I went to a gathering on Saturday and I was looking forward to seeing and talking with a lot of people that would be there. Due to my Cerebral Palsy, I knew I would need my scooter because it is hard for me to get around, and I wanted to be as independent as possible. I didn’t know which scooter to take because they both have different features. I ended up taking my lighter scooter with the thought that if anyone wanted to give me a ride home, it could be taken apart and put in their car.
As soon as I got off of the van at the event, my scooter stopped working. I couldn’t believe it! People were really nice about helping me get around, but I felt stuck. I had taken my scooter so that I could be independent and here I was, more dependent because I needed a push everywhere I went! I had to be pushed over to the bathroom and to the next person to talk with, and it brought up a lot of old feelings. And you know how people meander, so there would be times that I was pushed over to a group of people and then soon, they would all move on and unintentionally leave me sitting alone.

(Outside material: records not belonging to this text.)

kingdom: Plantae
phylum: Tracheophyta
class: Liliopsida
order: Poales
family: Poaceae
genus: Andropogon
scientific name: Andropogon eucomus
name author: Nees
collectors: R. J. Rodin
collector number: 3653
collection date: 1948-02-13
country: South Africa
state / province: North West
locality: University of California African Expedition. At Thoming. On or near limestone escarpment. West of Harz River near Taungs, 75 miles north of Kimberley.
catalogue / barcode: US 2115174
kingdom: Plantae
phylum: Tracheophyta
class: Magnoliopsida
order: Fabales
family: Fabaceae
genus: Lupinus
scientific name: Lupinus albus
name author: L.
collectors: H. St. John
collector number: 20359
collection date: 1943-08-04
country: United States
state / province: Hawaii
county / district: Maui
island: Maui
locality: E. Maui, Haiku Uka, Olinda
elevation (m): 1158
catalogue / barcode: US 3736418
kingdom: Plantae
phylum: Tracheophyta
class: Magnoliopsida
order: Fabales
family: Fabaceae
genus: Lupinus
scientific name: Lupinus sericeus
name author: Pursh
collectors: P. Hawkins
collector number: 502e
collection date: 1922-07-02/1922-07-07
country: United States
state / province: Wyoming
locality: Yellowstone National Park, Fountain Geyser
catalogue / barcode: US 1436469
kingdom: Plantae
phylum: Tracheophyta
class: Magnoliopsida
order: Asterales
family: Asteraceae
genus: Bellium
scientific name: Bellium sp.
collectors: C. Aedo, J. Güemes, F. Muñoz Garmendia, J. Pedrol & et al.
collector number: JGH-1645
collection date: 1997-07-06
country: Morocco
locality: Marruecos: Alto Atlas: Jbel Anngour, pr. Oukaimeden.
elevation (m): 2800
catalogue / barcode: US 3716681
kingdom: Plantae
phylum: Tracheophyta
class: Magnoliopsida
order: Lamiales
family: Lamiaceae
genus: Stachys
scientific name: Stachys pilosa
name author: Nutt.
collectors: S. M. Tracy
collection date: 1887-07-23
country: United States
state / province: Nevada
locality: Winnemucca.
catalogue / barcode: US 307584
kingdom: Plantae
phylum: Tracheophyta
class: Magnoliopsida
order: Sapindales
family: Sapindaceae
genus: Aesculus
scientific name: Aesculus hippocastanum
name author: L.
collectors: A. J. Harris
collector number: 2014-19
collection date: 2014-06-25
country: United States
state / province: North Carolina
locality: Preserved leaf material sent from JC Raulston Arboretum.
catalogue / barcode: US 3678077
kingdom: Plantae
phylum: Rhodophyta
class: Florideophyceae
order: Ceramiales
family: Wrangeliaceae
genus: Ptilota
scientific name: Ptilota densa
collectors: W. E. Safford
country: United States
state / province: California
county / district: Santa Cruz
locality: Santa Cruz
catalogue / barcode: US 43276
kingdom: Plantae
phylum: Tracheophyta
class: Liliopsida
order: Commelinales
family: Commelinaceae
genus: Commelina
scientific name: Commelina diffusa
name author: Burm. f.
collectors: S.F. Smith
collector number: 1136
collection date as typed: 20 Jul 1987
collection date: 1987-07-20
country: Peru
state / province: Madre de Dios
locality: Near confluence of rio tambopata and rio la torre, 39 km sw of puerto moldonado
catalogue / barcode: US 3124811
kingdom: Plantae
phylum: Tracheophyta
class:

As people helped me, however, it brought up opportunities for rewarding conversations. I had a great conversation with a mother who shared that she had two kids with special needs who had passed away several years before, and that conversation probably never would have taken place if I could have gone wherever I wanted with my scooter. I had to really take my thoughts captive that day because I was tempted to feel sorry for myself and think, “If my scooter would be working, I could be doing all of the things I had planned to do!” Throughout the day, I continuously practiced putting those thoughts aside.
At the end of the day, one guy push me over to my friend, Mary Ann. Later she said, “You didn’t see the smile on his face when he was pushing you.” I thought about that and realized that when I try to be so independent, I may be robbing other people of the joy of connecting through helping me.
That night, I read Psalm 84:10, “Better is one day in your courts than a thousand elsewhere; I would rather be a doorkeeper in the house of my God than dwell in the tents of the wicked.”
As I read it, I thought, “Yes, I would rather be exactly where God wants me to be than anywhere else!”